Re: [PATCH v2 01/12] fast-export: do anonymize the primary branch name

Elijah Newren <newren@xxxxxxxxx> · Thu, 18 Jun 2020 00:13:53 -0700

Hi Junio,

On Wed, Jun 17, 2020 at 11:30 PM Junio C Hamano <gitster@xxxxxxxxx> wrote:
>
> Elijah Newren <newren@xxxxxxxxx> writes:
>
> >> That leaves us in the interim with a "fast-export --anonymize" that is a
> >> little harder to use (you have no way to know which branch was which).
> >
> > Why does fast-export special case on "master" rather than on HEAD?
> > Isn't it more relevant to know the active branch than what _might_
> > have been the initial branch?  It kind of feels like a bug to me that
> > HEAD isn't the special case construct.
>
> I am torn on that one.  Surely HEAD is often the branch that has our
> current attention.  It may well be what we are exporting and we may
> want to see the topology formed by other refs relative to it.
>
> On the other hand, the current branch may not necessarily be what we
> are exporting.  Historically a project has a single branch that is
> the focus of most users' attention when they talk about the general
> state of the project's progress, so it is understandable to expect
> that the topology may want to be seen relative to that one central
> line of development.

I'm trying to understand here, but I feel like I'm missing something.
Let me try to explain what I understand and hopefully you can figure
out what I'm not seeing...

Regardless of what is mainline and whether or not it is important,
users probably trigger their bug when a certain branch is checked out.
Their bug may also trigger on other branches, but it at least triggers
on one, and some bugs will only trigger on one branch.  It seems
logical to me that we would want to have the same branch checked out
(it's the one most likely to trigger the same issue), and thus
identifying the HEAD branch is generally important.  (Mainline may be
too, I'm merely asserting that HEAD is important at this point.)

If users trigger their bug by providing various revision
specifications on the command line that compare multiple branches or
something, then we're already in the situation of needing to know how
to map more than one reference to anonymized ones in order to be able
to replicate their issue.  However, knowing the mainline might not
even help in this case; we instead need to know the anonymized form of
the references they are using, whatever those are, and mainline is
only useful if it happens to be one of them.

So, I think HEAD is always useful.  Additional references would
sometimes be useful, but it's not clear to me that mainline is one of
those additional references.  Maybe I'm just being dense, and I
apologize if so, but under what circumstances does knowing the
mainline help with debugging a user issue where an anonymized
fast-export is provided?

◆ **Entries shown**
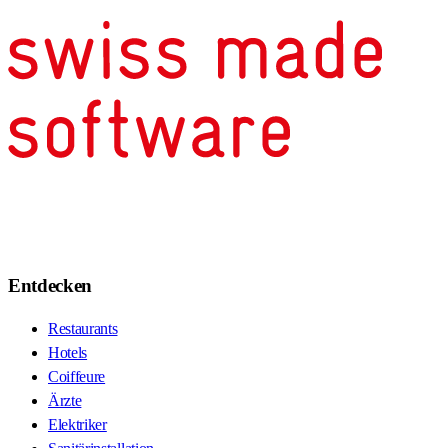
Entdecken
Restaurants
Hotels
Coiffeure
Ärzte
Elektriker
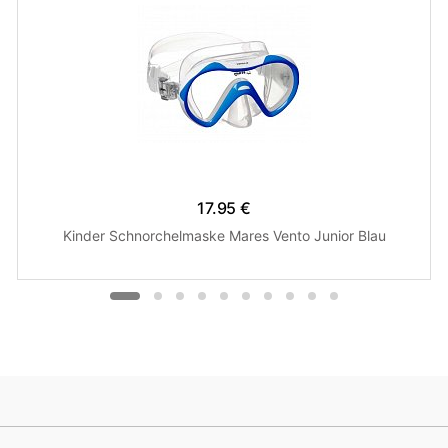
17.95 €
Kinder Schnorchelmaske Mares Vento Junior Blau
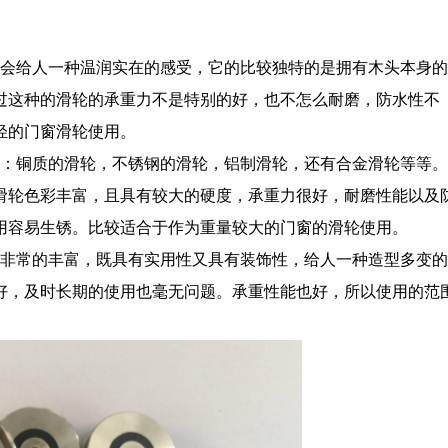
会给人一种温润实在的感受，它的比较独特的是拥有木头本身的
过这种的滑轮的承重力不是特别的好，也不怎么耐磨，防水性不
轻的门窗滑轮使用。
：铜质的滑轮，不锈钢的滑轮，铝制滑轮，还有合金滑轮等等。
滑轮色彩丰富，且具有较大的硬度，承重力很好，耐磨性能以及
用容易生锈。比较适合于作为重量较大的门窗的滑轮使用。
非常的丰富，既具有实用性又具有装饰性，给人一种造型多变的
好，及时长期的使用也毫无问题。承重性能也好，所以使用的范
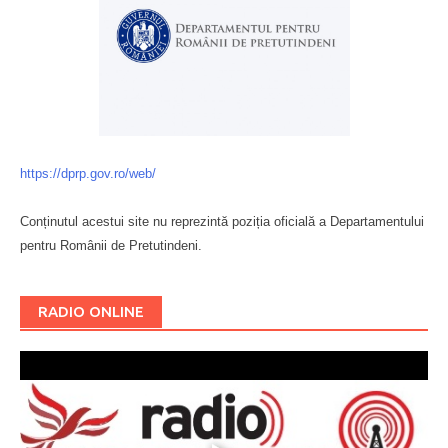
https://dprp.gov.ro/web/
Conținutul acestui site nu reprezintă poziția oficială a Departamentului
pentru Românii de Pretutindeni.
Буковина
RADIO ONLINE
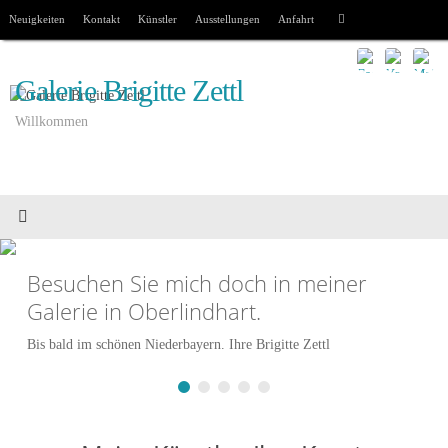
Zum
Suchen
Neuigkeiten
Kontakt
Künstler
Ausstellungen
Anfahrt
Suchen
Inhalt
nach:
springen
Galerie Brigitte Zettl
Willkommen
Besuchen Sie mich doch in meiner
Galerie in Oberlindhart.
Bis bald im schönen Niederbayern. Ihre Brigitte Zettl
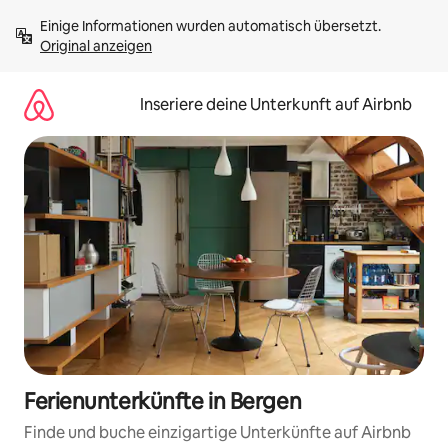
Zu
Einige Informationen wurden automatisch übersetzt. 
Inhalten
Original anzeigen
springen
Inseriere deine Unterkunft auf Airbnb
Ferienunterkünfte in Bergen
Finde und buche einzigartige Unterkünfte auf Airbnb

◆ **Questions**
1. In the email about anonymizing branch names in fast-export, which reference does the writer say is always useful?
2. Pick up the email about anonymizing branch names in fast-export after its final sentence and continue it.

◆ **Results for each task**
1. HEAD, the branch that is checked out.

2.
> > (Speaking as someone whose company a number of years ago had most
> > their big repos and lots of little repos switch their main branch to
> > be named "develop", and in some of those repos deleted "master" but
> > didn't in others.  If I had needed some steps to reproduce a problem,
> > and hadn't been on the inside, any special casing from fast-export
> > would make more sense to me to apply to "develop" than to "master".)
>
> Yes, absolutely.  You either check "develop" out temporarily just to
> take anonymized export to make "develop" discoverable in the output,

That makes sense; if the bug triggers while they are on develop then
I'd expect them to be on develop when they export.  If it triggers on
some other branch, I'd expect them to stay on that other branch when
they export even if "develop" is the mainline.

> or you would have set core.primaryBranch to "develop" once sometime
> in the past to tell Git that "develop" is that special one, not
> "master", so you can take such an export from any branch.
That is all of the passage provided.